*Prompt*
Starting with the line that contains "cell carcinoma (cervical)" and stopping after the line that contains "micrograph demonstrates immunohistochemistry", return each line below exactly as written, with no others.
----
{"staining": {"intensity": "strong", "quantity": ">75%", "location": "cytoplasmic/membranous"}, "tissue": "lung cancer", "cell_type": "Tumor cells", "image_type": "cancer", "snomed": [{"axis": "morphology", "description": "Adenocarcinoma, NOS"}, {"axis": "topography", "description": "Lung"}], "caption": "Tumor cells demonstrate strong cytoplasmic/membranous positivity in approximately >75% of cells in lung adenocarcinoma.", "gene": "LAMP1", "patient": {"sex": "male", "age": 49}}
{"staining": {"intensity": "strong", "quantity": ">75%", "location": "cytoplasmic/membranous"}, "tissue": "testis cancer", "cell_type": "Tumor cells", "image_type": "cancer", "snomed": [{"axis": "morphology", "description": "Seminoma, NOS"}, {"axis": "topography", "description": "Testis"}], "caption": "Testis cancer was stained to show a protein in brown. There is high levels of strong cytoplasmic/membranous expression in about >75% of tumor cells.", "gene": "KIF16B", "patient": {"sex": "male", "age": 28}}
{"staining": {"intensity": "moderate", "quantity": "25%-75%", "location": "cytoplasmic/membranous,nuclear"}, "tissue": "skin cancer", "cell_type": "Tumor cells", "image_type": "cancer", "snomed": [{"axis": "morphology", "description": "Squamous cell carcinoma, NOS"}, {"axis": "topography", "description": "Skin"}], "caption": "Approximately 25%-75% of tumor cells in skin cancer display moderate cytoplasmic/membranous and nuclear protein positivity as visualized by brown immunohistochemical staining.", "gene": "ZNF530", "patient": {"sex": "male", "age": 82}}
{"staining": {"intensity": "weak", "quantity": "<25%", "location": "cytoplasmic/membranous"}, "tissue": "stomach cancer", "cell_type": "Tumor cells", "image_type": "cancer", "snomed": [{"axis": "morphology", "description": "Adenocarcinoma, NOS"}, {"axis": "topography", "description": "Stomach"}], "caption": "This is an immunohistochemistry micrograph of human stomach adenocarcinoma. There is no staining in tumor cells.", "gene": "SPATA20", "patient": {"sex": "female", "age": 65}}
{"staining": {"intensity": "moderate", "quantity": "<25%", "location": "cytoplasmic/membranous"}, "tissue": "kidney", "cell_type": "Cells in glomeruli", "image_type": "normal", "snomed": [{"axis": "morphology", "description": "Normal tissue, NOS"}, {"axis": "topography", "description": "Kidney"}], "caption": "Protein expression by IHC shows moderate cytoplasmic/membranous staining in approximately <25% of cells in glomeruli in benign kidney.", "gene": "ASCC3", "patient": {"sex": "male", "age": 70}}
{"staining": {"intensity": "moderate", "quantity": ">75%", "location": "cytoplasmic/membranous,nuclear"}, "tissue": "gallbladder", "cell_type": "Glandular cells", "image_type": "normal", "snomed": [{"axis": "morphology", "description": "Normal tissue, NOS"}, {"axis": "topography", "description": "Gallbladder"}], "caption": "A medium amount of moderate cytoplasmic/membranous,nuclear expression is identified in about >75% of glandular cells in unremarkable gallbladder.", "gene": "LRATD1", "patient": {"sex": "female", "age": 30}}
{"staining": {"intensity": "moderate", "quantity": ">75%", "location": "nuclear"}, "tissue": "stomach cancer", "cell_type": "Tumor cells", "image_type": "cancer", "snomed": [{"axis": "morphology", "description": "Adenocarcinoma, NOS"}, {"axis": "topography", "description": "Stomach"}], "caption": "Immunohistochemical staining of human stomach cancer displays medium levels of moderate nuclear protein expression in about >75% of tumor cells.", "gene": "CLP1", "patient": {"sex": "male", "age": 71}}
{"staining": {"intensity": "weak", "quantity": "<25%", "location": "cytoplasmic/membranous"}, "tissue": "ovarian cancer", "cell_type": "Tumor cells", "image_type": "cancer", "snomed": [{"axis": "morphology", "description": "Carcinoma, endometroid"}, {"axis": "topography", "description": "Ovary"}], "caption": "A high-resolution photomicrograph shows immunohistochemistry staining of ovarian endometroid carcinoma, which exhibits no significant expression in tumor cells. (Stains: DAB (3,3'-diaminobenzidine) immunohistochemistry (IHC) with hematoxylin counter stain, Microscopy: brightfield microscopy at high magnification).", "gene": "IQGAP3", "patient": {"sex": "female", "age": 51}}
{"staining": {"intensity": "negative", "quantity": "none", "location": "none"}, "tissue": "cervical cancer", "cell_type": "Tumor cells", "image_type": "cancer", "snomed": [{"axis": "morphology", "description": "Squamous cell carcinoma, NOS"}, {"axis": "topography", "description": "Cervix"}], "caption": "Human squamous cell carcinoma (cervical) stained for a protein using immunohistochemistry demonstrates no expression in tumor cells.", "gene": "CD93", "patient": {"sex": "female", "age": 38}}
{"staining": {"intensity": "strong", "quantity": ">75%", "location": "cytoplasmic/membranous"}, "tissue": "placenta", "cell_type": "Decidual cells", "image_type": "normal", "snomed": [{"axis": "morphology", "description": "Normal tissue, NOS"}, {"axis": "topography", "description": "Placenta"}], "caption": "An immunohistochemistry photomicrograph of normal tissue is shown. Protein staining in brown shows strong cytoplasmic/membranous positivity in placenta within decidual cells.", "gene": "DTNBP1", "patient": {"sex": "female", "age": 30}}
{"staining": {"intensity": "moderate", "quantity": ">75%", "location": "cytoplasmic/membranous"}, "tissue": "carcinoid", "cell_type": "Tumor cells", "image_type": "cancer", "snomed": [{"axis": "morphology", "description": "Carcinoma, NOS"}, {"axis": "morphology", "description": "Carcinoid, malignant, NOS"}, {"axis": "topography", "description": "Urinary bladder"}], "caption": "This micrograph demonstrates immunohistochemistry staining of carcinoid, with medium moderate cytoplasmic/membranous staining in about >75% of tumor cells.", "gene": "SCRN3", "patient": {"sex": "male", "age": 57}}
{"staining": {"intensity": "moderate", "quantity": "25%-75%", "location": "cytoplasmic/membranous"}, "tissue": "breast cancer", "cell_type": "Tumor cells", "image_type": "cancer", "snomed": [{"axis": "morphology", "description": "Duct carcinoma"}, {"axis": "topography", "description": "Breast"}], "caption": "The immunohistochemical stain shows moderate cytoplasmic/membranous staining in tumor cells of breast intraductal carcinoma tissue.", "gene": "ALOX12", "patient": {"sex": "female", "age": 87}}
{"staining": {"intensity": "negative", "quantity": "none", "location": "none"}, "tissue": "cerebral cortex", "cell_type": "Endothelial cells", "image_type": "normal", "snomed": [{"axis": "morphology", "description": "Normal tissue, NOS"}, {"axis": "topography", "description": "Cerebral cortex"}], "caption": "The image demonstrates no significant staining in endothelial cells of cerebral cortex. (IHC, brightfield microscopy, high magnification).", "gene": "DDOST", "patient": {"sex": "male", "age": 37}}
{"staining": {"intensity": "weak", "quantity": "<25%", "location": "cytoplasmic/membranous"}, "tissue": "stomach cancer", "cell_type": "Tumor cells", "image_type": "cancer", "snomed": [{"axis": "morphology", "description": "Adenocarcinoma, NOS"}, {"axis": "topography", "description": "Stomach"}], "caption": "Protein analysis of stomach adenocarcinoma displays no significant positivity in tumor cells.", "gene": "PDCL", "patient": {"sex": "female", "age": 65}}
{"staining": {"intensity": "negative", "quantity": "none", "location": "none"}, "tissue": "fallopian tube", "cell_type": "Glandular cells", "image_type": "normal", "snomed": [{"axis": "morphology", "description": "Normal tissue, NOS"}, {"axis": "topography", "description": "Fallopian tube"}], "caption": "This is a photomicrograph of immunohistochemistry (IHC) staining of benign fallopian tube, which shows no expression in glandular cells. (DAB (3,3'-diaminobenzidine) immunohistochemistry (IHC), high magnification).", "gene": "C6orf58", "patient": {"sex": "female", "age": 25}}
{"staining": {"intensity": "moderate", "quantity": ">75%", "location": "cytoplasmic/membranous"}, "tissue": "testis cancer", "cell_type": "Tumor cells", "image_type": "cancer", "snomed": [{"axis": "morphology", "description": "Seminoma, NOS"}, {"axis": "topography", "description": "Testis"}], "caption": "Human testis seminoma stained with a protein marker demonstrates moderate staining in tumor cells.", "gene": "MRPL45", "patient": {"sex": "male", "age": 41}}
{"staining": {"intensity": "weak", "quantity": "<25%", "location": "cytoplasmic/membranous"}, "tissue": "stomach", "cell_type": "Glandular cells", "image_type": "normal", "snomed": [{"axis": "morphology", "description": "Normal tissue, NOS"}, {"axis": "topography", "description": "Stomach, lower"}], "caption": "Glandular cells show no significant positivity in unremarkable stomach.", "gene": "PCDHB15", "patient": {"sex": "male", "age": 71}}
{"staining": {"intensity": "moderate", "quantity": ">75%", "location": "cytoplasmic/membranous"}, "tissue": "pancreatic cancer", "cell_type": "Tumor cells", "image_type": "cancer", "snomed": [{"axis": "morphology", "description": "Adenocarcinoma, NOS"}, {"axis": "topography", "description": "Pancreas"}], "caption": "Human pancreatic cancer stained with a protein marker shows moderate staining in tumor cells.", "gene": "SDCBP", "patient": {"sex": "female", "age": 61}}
----
*Reply to the exercise*
{"staining": {"intensity": "negative", "quantity": "none", "location": "none"}, "tissue": "cervical cancer", "cell_type": "Tumor cells", "image_type": "cancer", "snomed": [{"axis": "morphology", "description": "Squamous cell carcinoma, NOS"}, {"axis": "topography", "description": "Cervix"}], "caption": "Human squamous cell carcinoma (cervical) stained for a protein using immunohistochemistry demonstrates no expression in tumor cells.", "gene": "CD93", "patient": {"sex": "female", "age": 38}}
{"staining": {"intensity": "strong", "quantity": ">75%", "location": "cytoplasmic/membranous"}, "tissue": "placenta", "cell_type": "Decidual cells", "image_type": "normal", "snomed": [{"axis": "morphology", "description": "Normal tissue, NOS"}, {"axis": "topography", "description": "Placenta"}], "caption": "An immunohistochemistry photomicrograph of normal tissue is shown. Protein staining in brown shows strong cytoplasmic/membranous positivity in placenta within decidual cells.", "gene": "DTNBP1", "patient": {"sex": "female", "age": 30}}
{"staining": {"intensity": "moderate", "quantity": ">75%", "location": "cytoplasmic/membranous"}, "tissue": "carcinoid", "cell_type": "Tumor cells", "image_type": "cancer", "snomed": [{"axis": "morphology", "description": "Carcinoma, NOS"}, {"axis": "morphology", "description": "Carcinoid, malignant, NOS"}, {"axis": "topography", "description": "Urinary bladder"}], "caption": "This micrograph demonstrates immunohistochemistry staining of carcinoid, with medium moderate cytoplasmic/membranous staining in about >75% of tumor cells.", "gene": "SCRN3", "patient": {"sex": "male", "age": 57}}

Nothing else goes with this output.